SpaceX plans to launch two paying passengers on a tourist trip around the moon next year, the company said on Monday.
It said it will use a spaceship under development for NASA astronauts and a heavy-lift rocket yet to be flown.
SpaceX CEO Elon Musk told reporters his company was tentatively aiming for late 2018 to launch the first privately-funded tourist flight beyond the orbit of the International Space Station.
Musk declined to identify the customers or say how much they would pay to fly on the week-long mission, except to say that it is "nobody from Hollywood."
Market for space tourism
Musk said that two prospective space tourists, who know each other, have put down a "substantial" deposit and would undergo "extensive training before going on the mission."

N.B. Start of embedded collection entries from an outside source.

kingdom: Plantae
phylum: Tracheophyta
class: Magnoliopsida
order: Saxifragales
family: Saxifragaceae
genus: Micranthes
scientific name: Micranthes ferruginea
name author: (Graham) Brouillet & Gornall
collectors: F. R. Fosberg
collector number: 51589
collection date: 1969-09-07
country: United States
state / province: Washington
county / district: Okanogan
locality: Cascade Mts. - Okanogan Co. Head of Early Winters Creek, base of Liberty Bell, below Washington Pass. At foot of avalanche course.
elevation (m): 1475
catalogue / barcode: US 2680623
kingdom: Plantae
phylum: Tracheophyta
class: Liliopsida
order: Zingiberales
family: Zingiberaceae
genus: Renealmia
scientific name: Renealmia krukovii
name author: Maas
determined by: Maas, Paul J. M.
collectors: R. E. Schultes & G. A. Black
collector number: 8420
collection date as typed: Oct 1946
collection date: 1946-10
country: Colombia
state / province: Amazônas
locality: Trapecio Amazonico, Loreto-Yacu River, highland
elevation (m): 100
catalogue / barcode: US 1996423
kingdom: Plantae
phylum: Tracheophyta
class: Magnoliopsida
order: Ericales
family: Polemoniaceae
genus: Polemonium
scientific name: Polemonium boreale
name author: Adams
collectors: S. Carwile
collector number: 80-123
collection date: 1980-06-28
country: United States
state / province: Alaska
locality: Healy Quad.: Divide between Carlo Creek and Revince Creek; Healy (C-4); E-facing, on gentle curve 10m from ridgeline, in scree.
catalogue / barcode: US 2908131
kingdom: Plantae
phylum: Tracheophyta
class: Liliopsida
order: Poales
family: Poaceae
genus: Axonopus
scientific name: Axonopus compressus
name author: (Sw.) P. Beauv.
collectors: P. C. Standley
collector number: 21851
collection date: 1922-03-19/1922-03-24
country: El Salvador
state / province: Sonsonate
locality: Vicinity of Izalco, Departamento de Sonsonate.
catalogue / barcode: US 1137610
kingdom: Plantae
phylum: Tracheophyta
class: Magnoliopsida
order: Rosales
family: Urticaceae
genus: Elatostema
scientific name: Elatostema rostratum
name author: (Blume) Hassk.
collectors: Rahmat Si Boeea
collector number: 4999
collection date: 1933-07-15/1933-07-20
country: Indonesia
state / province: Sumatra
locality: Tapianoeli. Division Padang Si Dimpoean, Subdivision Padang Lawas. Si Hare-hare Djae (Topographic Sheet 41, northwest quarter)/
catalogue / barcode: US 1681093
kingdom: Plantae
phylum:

"I think there's a market for one or two of these per year," he said, estimating that space tourist fares charged by SpaceX could eventually contribute 10 to 20 percent of the company's revenue.
The lunar venture would fly some 480,000 to 640,000 kilometres (300,000 to 400,000 miles) from Earth past the moon before Earth's gravity pulls the spacecraft back into the atmosphere for a parachute landing.
That trajectory would be similar to NASA's 1968 Apollo 8 mission beyond the moon and back.
Musk also said that if NASA decides it wants to be first in line for the lunar flyby mission, the US space agency would get priority.